--- Exercise description ---
Update every line in the records by replacing "Krepšelis" with "Cart" and leaving everything else unchanged.

Records supplied Block Start

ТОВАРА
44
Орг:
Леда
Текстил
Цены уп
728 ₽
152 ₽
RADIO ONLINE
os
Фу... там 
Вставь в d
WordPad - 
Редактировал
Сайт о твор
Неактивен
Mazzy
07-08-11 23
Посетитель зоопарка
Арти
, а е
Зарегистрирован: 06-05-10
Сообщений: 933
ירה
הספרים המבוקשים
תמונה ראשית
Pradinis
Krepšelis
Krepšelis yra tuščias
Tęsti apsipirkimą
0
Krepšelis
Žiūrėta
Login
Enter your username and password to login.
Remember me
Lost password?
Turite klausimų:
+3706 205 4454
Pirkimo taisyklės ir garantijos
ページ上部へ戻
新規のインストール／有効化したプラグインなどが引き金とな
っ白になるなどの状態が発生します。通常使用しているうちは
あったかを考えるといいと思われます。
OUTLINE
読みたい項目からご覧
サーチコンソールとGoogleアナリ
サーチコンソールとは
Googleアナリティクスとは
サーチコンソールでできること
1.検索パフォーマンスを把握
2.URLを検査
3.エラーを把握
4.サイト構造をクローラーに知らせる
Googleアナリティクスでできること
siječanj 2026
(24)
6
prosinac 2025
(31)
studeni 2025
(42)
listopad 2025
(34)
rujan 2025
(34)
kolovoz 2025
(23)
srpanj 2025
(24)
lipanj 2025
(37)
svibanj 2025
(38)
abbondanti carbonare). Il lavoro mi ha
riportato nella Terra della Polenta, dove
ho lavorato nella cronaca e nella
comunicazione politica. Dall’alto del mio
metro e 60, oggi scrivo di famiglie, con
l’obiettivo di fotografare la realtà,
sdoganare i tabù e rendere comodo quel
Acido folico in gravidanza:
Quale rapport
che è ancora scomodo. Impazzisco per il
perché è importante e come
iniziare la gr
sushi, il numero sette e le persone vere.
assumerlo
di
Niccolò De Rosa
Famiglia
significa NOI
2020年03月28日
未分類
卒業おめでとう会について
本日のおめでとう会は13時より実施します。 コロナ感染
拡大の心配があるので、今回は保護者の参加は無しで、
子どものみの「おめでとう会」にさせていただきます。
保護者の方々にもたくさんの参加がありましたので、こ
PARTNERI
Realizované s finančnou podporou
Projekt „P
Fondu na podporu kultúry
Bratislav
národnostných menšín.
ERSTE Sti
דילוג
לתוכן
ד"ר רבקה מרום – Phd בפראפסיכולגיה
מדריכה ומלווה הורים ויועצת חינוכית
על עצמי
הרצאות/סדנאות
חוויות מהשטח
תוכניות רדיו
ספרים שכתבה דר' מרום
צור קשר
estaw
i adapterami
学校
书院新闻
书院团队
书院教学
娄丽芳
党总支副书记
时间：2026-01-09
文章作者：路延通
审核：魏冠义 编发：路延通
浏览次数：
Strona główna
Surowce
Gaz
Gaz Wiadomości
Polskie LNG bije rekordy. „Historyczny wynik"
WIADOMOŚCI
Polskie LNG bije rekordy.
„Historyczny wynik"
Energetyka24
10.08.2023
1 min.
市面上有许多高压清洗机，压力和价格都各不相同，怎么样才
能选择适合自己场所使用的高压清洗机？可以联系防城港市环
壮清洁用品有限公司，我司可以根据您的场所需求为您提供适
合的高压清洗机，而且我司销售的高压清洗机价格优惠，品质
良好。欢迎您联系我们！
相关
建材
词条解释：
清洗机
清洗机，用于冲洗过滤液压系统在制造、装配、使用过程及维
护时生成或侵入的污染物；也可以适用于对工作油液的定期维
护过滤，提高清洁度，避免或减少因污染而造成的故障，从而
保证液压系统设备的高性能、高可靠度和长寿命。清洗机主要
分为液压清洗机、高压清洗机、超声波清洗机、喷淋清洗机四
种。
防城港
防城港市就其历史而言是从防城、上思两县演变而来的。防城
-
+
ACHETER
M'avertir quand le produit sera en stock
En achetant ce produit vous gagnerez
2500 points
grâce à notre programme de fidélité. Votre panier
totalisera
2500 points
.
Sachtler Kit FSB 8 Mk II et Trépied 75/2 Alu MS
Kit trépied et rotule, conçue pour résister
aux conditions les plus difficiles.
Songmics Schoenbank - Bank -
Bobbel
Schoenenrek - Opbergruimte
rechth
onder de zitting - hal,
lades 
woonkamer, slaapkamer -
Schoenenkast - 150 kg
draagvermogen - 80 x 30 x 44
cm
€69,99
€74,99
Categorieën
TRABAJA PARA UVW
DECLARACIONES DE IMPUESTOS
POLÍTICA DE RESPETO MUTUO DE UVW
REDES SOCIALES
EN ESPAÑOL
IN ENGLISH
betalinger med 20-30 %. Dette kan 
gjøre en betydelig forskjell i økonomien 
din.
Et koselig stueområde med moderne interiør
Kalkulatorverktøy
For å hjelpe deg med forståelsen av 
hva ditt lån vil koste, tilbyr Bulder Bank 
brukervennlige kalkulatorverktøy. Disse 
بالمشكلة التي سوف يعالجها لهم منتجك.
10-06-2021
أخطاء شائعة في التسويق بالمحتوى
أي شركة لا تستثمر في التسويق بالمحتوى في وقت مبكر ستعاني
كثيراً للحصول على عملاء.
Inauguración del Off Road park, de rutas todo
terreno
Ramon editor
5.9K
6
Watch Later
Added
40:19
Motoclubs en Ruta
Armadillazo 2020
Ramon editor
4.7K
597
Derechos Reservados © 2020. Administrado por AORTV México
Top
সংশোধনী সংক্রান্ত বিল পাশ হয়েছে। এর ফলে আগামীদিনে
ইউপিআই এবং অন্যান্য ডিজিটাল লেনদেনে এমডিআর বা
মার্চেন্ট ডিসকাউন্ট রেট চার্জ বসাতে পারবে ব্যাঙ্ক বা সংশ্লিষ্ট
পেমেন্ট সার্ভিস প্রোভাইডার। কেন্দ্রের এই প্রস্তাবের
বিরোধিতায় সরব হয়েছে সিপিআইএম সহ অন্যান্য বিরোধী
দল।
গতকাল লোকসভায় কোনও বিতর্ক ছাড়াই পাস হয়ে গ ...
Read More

Records supplied Block End

--- Task result ---
ТОВАРА
44
Орг:
Леда
Текстил
Цены уп
728 ₽
152 ₽
RADIO ONLINE
os
Фу... там 
Вставь в d
WordPad - 
Редактировал
Сайт о твор
Неактивен
Mazzy
07-08-11 23
Посетитель зоопарка
Арти
, а е
Зарегистрирован: 06-05-10
Сообщений: 933
ירה
הספרים המבוקשים
תמונה ראשית
Pradinis
Cart
Cart yra tuščias
Tęsti apsipirkimą
0
Cart
Žiūrėta
Login
Enter your username and password to login.
Remember me
Lost password?
Turite klausimų:
+3706 205 4454
Pirkimo taisyklės ir garantijos
ページ上部へ戻
新規のインストール／有効化したプラグインなどが引き金とな
っ白になるなどの状態が発生します。通常使用しているうちは
あったかを考えるといいと思われます。
OUTLINE
読みたい項目からご覧
サーチコンソールとGoogleアナリ
サーチコンソールとは
Googleアナリティクスとは
サーチコンソールでできること
1.検索パフォーマンスを把握
2.URLを検査
3.エラーを把握
4.サイト構造をクローラーに知らせる
Googleアナリティクスでできること
siječanj 2026
(24)
6
prosinac 2025
(31)
studeni 2025
(42)
listopad 2025
(34)
rujan 2025
(34)
kolovoz 2025
(23)
srpanj 2025
(24)
lipanj 2025
(37)
svibanj 2025
(38)
abbondanti carbonare). Il lavoro mi ha
riportato nella Terra della Polenta, dove
ho lavorato nella cronaca e nella
comunicazione politica. Dall’alto del mio
metro e 60, oggi scrivo di famiglie, con
l’obiettivo di fotografare la realtà,
sdoganare i tabù e rendere comodo quel
Acido folico in gravidanza:
Quale rapport
che è ancora scomodo. Impazzisco per il
perché è importante e come
iniziare la gr
sushi, il numero sette e le persone vere.
assumerlo
di
Niccolò De Rosa
Famiglia
significa NOI
2020年03月28日
未分類
卒業おめでとう会について
本日のおめでとう会は13時より実施します。 コロナ感染
拡大の心配があるので、今回は保護者の参加は無しで、
子どものみの「おめでとう会」にさせていただきます。
保護者の方々にもたくさんの参加がありましたので、こ
PARTNERI
Realizované s finančnou podporou
Projekt „P
Fondu na podporu kultúry
Bratislav
národnostných menšín.
ERSTE Sti
דילוג
לתוכן
ד"ר רבקה מרום – Phd בפראפסיכולגיה
מדריכה ומלווה הורים ויועצת חינוכית
על עצמי
הרצאות/סדנאות
חוויות מהשטח
תוכניות רדיו
ספרים שכתבה דר' מרום
צור קשר
estaw
i adapterami
学校
书院新闻
书院团队
书院教学
娄丽芳
党总支副书记
时间：2026-01-09
文章作者：路延通
审核：魏冠义 编发：路延通
浏览次数：
Strona główna
Surowce
Gaz
Gaz Wiadomości
Polskie LNG bije rekordy. „Historyczny wynik"
WIADOMOŚCI
Polskie LNG bije rekordy.
„Historyczny wynik"
Energetyka24
10.08.2023
1 min.
市面上有许多高压清洗机，压力和价格都各不相同，怎么样才
能选择适合自己场所使用的高压清洗机？可以联系防城港市环
壮清洁用品有限公司，我司可以根据您的场所需求为您提供适
合的高压清洗机，而且我司销售的高压清洗机价格优惠，品质
良好。欢迎您联系我们！
相关
建材
词条解释：
清洗机
清洗机，用于冲洗过滤液压系统在制造、装配、使用过程及维
护时生成或侵入的污染物；也可以适用于对工作油液的定期维
护过滤，提高清洁度，避免或减少因污染而造成的故障，从而
保证液压系统设备的高性能、高可靠度和长寿命。清洗机主要
分为液压清洗机、高压清洗机、超声波清洗机、喷淋清洗机四
种。
防城港
防城港市就其历史而言是从防城、上思两县演变而来的。防城
-
+
ACHETER
M'avertir quand le produit sera en stock
En achetant ce produit vous gagnerez
2500 points
grâce à notre programme de fidélité. Votre panier
totalisera
2500 points
.
Sachtler Kit FSB 8 Mk II et Trépied 75/2 Alu MS
Kit trépied et rotule, conçue pour résister
aux conditions les plus difficiles.
Songmics Schoenbank - Bank -
Bobbel
Schoenenrek - Opbergruimte
rechth
onder de zitting - hal,
lades 
woonkamer, slaapkamer -
Schoenenkast - 150 kg
draagvermogen - 80 x 30 x 44
cm
€69,99
€74,99
Categorieën
TRABAJA PARA UVW
DECLARACIONES DE IMPUESTOS
POLÍTICA DE RESPETO MUTUO DE UVW
REDES SOCIALES
EN ESPAÑOL
IN ENGLISH
betalinger med 20-30 %. Dette kan 
gjøre en betydelig forskjell i økonomien 
din.
Et koselig stueområde med moderne interiør
Kalkulatorverktøy
For å hjelpe deg med forståelsen av 
hva ditt lån vil koste, tilbyr Bulder Bank 
brukervennlige kalkulatorverktøy. Disse 
بالمشكلة التي سوف يعالجها لهم منتجك.
10-06-2021
أخطاء شائعة في التسويق بالمحتوى
أي شركة لا تستثمر في التسويق بالمحتوى في وقت مبكر ستعاني
كثيراً للحصول على عملاء.
Inauguración del Off Road park, de rutas todo
terreno
Ramon editor
5.9K
6
Watch Later
Added
40:19
Motoclubs en Ruta
Armadillazo 2020
Ramon editor
4.7K
597
Derechos Reservados © 2020. Administrado por AORTV México
Top
সংশোধনী সংক্রান্ত বিল পাশ হয়েছে। এর ফলে আগামীদিনে
ইউপিআই এবং অন্যান্য ডিজিটাল লেনদেনে এমডিআর বা
মার্চেন্ট ডিসকাউন্ট রেট চার্জ বসাতে পারবে ব্যাঙ্ক বা সংশ্লিষ্ট
পেমেন্ট সার্ভিস প্রোভাইডার। কেন্দ্রের এই প্রস্তাবের
বিরোধিতায় সরব হয়েছে সিপিআইএম সহ অন্যান্য বিরোধী
দল।
গতকাল লোকসভায় কোনও বিতর্ক ছাড়াই পাস হয়ে গ ...
Read More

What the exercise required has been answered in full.